Una explicación detallada de la nueva estrategia la ha dado Jude Blanchette en un ensayo reciente y de título revelador: De China Inc. a PCC Inc.: Un nuevo paradigma para el capitalismo de Estado chino. En resumen, para Blanchette, el Secretario General del Partido Comunista Chino Xi Jinping y sus colegas han decidido incrementar drásticamente el peso del Partido en la economía y en las empresas chinas. Para alcanzarlo planean una doble maniobra. Por un lado, integrar las organizaciones del Partido en todas las compañías privadas y públicas, nacionales e internacionales; por otro, cambiar el papel del holding industrial público (SASAC) para que pase de gestionar sus empresas a gestionar sus capitales y así obligarles a cumplir con la línea del Partido en todos los aspectos de la política industrial. «Este cambio radical en la estructura económica y regulatoria -y en el control ejercido por el PCC- combinado con la amalgama típica de la era Xi entre lo público y lo privado, entre el mercado y la planificación, asumirá tales proporciones que bien puede originar un nuevo paradigma en la trayectoria del desarrollo chino».
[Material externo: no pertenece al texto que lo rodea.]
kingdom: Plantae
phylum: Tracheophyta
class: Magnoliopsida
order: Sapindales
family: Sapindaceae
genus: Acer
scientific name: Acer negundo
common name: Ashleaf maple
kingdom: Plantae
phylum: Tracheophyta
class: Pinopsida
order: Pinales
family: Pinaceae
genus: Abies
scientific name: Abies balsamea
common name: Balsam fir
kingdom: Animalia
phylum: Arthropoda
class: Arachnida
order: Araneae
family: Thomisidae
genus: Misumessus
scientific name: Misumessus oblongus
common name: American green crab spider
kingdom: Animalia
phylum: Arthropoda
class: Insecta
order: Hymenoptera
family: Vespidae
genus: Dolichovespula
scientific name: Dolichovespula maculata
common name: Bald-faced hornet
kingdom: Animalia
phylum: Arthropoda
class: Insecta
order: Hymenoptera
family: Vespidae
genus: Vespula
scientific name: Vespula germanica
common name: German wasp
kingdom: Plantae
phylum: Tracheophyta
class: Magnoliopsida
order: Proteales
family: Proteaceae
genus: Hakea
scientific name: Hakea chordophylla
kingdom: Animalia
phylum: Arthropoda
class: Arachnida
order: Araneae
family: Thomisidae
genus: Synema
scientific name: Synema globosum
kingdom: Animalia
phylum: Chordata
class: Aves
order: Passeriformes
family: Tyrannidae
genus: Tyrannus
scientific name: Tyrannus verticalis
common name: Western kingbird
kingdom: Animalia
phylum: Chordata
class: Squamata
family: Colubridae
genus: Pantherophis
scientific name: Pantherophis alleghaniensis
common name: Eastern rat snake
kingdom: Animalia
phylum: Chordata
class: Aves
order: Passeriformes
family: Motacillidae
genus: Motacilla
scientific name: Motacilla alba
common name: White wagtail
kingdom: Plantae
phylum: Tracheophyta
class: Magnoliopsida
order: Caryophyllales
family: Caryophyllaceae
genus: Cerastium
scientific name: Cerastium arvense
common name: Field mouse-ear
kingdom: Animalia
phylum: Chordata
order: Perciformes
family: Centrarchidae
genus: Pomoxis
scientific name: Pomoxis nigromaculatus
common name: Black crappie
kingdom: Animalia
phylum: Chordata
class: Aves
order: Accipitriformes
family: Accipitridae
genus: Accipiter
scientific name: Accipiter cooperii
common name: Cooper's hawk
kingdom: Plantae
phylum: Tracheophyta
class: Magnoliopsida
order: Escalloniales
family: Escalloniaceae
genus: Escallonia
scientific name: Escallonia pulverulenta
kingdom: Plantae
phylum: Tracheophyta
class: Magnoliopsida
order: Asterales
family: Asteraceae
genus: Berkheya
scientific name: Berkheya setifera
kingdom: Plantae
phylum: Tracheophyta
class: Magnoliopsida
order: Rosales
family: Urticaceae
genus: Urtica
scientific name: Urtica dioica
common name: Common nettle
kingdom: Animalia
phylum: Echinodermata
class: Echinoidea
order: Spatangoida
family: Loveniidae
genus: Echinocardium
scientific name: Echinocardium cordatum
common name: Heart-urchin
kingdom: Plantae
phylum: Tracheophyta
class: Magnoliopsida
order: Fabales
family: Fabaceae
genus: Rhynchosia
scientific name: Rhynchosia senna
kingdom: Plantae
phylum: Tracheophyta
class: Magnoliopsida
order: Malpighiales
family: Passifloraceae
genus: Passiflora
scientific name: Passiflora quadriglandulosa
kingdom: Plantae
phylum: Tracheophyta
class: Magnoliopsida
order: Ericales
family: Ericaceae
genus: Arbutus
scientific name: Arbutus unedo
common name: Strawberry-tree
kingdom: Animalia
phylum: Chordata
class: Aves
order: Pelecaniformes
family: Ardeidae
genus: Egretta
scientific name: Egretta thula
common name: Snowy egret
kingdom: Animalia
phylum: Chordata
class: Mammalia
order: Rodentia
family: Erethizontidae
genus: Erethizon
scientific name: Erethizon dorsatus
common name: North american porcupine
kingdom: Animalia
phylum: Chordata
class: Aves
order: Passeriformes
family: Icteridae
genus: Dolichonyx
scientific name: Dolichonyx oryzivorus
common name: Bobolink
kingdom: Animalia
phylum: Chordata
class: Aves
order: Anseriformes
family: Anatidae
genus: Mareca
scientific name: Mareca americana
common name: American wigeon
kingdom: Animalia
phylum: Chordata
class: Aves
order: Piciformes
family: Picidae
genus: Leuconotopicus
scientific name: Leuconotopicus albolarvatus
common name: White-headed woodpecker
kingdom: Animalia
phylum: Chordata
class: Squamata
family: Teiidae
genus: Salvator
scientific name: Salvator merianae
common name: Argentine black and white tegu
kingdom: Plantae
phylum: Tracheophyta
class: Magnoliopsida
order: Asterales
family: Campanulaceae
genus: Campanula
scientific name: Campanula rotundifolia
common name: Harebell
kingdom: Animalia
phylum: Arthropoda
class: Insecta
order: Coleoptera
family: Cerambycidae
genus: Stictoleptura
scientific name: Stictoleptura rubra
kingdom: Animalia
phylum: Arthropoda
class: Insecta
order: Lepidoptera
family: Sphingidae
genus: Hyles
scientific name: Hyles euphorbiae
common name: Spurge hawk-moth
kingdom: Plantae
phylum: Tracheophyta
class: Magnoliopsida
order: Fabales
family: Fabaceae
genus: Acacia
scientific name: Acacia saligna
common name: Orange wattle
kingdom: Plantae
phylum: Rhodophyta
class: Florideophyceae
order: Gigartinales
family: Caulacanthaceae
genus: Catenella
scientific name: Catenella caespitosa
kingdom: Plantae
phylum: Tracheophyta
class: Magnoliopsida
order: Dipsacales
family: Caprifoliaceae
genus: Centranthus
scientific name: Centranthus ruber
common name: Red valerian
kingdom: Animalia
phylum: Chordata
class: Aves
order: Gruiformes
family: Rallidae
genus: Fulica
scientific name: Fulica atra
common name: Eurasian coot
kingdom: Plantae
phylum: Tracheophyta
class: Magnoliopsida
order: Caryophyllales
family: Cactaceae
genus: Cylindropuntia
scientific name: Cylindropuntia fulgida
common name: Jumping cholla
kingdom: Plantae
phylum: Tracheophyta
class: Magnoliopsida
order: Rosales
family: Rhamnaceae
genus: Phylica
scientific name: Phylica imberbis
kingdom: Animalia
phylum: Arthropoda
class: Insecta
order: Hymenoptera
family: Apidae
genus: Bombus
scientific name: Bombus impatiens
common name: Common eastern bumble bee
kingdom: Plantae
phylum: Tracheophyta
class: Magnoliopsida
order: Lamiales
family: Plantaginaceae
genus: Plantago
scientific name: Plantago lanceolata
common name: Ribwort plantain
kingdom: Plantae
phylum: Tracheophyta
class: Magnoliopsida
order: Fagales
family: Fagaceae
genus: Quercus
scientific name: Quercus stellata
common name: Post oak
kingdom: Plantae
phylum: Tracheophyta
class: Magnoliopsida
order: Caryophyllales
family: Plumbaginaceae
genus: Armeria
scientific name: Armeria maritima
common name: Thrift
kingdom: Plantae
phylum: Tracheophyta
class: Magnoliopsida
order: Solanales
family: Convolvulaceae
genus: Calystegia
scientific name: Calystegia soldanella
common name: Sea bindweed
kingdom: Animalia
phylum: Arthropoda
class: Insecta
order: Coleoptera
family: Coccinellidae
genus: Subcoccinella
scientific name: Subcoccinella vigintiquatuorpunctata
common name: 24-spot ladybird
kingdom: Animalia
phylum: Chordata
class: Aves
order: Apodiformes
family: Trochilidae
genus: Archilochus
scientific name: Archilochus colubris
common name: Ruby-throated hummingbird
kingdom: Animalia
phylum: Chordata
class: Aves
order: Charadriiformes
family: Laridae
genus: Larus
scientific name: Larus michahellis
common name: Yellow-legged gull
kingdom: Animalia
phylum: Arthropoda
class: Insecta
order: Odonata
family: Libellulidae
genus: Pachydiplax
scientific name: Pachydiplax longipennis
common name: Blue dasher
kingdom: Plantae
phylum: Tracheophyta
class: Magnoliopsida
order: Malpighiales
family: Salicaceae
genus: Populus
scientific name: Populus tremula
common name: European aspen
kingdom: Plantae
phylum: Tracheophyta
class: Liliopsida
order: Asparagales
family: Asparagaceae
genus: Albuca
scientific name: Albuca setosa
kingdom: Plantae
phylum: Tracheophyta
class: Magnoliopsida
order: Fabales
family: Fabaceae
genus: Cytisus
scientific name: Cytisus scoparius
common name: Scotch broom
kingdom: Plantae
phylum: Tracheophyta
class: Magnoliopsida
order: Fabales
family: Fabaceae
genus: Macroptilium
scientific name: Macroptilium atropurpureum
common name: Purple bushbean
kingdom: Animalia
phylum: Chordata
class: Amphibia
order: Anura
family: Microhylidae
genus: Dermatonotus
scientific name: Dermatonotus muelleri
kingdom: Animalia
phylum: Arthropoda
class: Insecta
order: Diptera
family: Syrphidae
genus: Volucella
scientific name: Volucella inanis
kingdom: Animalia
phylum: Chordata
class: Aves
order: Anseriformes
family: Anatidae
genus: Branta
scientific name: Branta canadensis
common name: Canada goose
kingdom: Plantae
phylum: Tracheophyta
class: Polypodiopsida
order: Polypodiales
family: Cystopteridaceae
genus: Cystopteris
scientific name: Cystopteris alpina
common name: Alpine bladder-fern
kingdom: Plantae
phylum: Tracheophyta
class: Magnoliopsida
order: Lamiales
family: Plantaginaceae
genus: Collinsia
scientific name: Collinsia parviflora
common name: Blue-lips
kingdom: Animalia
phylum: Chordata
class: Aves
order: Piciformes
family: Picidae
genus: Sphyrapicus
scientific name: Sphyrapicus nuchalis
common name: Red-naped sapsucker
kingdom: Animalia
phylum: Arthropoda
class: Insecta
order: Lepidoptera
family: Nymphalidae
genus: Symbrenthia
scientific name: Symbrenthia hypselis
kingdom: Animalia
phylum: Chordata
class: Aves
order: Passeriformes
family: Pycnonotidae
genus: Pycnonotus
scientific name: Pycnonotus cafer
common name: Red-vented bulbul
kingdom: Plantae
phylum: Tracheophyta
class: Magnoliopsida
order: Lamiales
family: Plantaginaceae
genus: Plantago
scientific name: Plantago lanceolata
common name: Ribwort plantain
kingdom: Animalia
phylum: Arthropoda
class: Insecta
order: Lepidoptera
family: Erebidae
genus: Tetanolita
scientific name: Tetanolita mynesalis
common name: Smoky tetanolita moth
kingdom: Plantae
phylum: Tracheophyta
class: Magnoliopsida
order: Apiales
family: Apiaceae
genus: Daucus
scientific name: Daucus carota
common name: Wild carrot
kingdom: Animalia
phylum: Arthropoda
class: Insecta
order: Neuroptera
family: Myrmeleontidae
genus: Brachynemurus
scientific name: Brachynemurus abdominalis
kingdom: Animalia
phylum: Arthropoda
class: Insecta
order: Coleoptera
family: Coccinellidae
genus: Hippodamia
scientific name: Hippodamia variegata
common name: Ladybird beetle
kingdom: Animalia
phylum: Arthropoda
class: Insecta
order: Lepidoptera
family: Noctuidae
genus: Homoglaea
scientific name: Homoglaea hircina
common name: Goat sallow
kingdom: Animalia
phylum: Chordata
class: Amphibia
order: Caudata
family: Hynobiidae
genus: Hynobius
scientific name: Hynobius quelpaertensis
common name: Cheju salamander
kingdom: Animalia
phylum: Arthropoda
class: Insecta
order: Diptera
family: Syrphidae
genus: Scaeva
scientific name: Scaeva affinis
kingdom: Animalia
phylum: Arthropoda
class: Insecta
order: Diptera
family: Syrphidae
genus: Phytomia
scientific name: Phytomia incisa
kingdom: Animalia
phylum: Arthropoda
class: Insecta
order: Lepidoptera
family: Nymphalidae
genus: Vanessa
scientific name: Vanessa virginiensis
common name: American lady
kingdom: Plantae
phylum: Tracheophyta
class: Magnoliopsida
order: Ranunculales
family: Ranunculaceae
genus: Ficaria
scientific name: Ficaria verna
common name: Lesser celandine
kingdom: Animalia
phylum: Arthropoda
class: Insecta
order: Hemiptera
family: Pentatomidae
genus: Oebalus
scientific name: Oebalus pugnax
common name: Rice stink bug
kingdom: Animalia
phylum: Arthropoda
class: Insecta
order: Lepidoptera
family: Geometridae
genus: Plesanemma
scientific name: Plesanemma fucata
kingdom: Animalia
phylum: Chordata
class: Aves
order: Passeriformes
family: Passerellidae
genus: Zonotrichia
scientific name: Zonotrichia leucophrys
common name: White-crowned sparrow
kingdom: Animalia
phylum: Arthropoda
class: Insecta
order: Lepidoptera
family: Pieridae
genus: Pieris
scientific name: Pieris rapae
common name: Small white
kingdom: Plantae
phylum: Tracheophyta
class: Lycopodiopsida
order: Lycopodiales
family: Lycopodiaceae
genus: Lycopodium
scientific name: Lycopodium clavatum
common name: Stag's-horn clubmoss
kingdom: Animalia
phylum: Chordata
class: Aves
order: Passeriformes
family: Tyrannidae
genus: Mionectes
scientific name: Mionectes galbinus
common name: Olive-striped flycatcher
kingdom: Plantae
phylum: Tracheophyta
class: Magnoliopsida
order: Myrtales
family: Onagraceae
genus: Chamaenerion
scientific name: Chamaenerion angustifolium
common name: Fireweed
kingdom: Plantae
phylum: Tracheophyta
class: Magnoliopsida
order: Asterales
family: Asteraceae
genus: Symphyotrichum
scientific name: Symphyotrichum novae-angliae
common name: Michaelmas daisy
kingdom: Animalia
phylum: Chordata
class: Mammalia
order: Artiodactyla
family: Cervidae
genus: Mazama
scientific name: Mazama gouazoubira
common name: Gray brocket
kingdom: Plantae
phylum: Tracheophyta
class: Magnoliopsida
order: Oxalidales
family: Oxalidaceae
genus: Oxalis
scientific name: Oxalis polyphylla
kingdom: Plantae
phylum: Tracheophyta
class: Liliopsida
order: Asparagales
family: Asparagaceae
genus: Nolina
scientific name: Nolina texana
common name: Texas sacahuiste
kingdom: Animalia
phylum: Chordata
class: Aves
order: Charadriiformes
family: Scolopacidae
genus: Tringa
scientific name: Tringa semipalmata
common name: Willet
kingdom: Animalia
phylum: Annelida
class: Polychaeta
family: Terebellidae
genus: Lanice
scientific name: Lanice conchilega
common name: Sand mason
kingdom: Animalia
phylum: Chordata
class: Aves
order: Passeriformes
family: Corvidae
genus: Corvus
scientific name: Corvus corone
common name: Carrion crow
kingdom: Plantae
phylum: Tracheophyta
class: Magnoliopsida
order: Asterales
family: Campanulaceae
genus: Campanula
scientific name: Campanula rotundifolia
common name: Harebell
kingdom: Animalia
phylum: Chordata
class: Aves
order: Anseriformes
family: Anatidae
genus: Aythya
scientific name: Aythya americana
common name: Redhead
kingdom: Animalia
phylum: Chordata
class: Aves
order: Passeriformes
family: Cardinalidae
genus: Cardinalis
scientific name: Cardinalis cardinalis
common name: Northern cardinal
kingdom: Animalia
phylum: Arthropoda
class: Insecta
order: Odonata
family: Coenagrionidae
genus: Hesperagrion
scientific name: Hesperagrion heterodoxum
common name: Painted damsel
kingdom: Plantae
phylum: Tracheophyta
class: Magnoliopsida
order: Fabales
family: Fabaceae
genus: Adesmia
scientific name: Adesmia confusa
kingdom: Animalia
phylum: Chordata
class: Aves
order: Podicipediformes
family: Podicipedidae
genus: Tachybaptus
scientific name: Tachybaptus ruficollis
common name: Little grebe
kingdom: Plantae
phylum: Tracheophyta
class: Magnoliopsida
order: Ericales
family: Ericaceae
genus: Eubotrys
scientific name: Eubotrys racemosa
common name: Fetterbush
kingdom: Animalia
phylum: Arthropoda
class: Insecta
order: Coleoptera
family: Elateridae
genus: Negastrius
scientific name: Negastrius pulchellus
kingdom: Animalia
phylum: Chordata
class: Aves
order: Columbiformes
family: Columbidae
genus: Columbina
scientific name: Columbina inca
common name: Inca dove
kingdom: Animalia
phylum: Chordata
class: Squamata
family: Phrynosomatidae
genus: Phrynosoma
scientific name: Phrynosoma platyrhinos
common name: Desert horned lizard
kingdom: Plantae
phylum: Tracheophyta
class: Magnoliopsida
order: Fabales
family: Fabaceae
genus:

Aunque sea aún pronto para adivinar los detalles del giro, parece indudable que vamos a presenciar un cambio radical en lo que se ha conocido en China como el número 56789, a saber, que las empresas privadas representan 50% de los ingresos fiscales del Estado, 60% de la producción, 70% de la modernización y la innovación industrial, 80% de los puestos de trabajo y 90% de las empresas. Posiblemente seguirá siendo así, pero sólo si el sector privado se alinea con los intereses del Partido.

En septiembre 2020, Xi hizo notar en un discurso que el Partido necesitaba educar y guiar a los empresarios para que «escuchen y sigan incondicionalmente las huellas del Partido». Todas aquellas empresas que no sigan las directrices del plan Made in China 2025 o no puedan contribuir directa o indirectamente a alcanzar sus metas pueden despedirse de contar con los créditos que necesitan para sobrevivir. De hecho, el desvío de fondos hacia el sector público se ha tornado ya asfixiante para muchas. Y, con los ojos del Partido espiando todos los movimientos tecnológicos y financieros de las compañías internacionales a través de sus comités de empresa, la expropiación de propiedad intelectual del pasado será un juego de niños por comparación con la que se avecina.

Xi Jinping & Party Associates Inc. no ha hecho más que empezar.